▶ What the task requires:
Return each entry exactly, omitting nothing.

▶ Extracted data:
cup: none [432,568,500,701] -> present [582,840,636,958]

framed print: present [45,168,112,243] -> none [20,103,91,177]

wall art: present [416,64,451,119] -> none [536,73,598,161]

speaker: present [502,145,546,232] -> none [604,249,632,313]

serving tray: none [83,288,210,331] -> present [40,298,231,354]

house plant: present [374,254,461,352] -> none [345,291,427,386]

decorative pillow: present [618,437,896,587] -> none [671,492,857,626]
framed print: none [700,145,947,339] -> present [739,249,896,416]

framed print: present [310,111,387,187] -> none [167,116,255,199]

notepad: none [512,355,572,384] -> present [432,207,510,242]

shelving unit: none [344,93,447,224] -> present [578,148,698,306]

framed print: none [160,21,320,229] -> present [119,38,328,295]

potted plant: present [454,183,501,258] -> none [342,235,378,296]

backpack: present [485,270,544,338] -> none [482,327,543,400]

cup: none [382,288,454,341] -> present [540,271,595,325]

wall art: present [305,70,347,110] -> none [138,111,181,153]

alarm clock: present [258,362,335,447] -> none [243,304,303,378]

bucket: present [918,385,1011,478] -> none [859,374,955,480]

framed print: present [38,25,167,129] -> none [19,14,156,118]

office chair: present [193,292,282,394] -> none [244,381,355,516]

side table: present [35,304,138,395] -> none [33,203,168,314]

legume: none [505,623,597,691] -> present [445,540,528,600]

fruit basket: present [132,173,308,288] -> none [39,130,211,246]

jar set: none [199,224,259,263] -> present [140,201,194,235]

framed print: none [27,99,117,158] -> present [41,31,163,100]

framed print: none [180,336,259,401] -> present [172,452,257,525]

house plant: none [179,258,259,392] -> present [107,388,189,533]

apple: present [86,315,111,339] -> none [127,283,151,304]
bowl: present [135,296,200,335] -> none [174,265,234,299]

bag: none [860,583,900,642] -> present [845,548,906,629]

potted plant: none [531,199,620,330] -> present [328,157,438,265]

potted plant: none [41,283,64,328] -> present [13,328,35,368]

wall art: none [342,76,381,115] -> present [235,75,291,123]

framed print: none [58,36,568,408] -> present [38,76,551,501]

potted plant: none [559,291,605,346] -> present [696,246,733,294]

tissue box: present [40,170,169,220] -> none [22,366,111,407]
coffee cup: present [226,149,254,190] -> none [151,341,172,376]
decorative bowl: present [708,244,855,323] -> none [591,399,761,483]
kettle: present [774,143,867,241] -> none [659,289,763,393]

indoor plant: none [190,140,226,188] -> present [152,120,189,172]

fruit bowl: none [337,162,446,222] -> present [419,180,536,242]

▶ Response:
cup: none [432,568,500,701] -> present [582,840,636,958]

framed print: present [45,168,112,243] -> none [20,103,91,177]

wall art: present [416,64,451,119] -> none [536,73,598,161]

speaker: present [502,145,546,232] -> none [604,249,632,313]

serving tray: none [83,288,210,331] -> present [40,298,231,354]

house plant: present [374,254,461,352] -> none [345,291,427,386]

decorative pillow: present [618,437,896,587] -> none [671,492,857,626]
framed print: none [700,145,947,339] -> present [739,249,896,416]

framed print: present [310,111,387,187] -> none [167,116,255,199]

notepad: none [512,355,572,384] -> present [432,207,510,242]

shelving unit: none [344,93,447,224] -> present [578,148,698,306]

framed print: none [160,21,320,229] -> present [119,38,328,295]

potted plant: present [454,183,501,258] -> none [342,235,378,296]

backpack: present [485,270,544,338] -> none [482,327,543,400]

cup: none [382,288,454,341] -> present [540,271,595,325]

wall art: present [305,70,347,110] -> none [138,111,181,153]

alarm clock: present [258,362,335,447] -> none [243,304,303,378]

bucket: present [918,385,1011,478] -> none [859,374,955,480]

framed print: present [38,25,167,129] -> none [19,14,156,118]

office chair: present [193,292,282,394] -> none [244,381,355,516]

side table: present [35,304,138,395] -> none [33,203,168,314]

legume: none [505,623,597,691] -> present [445,540,528,600]

fruit basket: present [132,173,308,288] -> none [39,130,211,246]

jar set: none [199,224,259,263] -> present [140,201,194,235]

framed print: none [27,99,117,158] -> present [41,31,163,100]

framed print: none [180,336,259,401] -> present [172,452,257,525]

house plant: none [179,258,259,392] -> present [107,388,189,533]

apple: present [86,315,111,339] -> none [127,283,151,304]
bowl: present [135,296,200,335] -> none [174,265,234,299]

bag: none [860,583,900,642] -> present [845,548,906,629]

potted plant: none [531,199,620,330] -> present [328,157,438,265]

potted plant: none [41,283,64,328] -> present [13,328,35,368]

wall art: none [342,76,381,115] -> present [235,75,291,123]

framed print: none [58,36,568,408] -> present [38,76,551,501]

potted plant: none [559,291,605,346] -> present [696,246,733,294]

tissue box: present [40,170,169,220] -> none [22,366,111,407]
coffee cup: present [226,149,254,190] -> none [151,341,172,376]
decorative bowl: present [708,244,855,323] -> none [591,399,761,483]
kettle: present [774,143,867,241] -> none [659,289,763,393]

indoor plant: none [190,140,226,188] -> present [152,120,189,172]

fruit bowl: none [337,162,446,222] -> present [419,180,536,242]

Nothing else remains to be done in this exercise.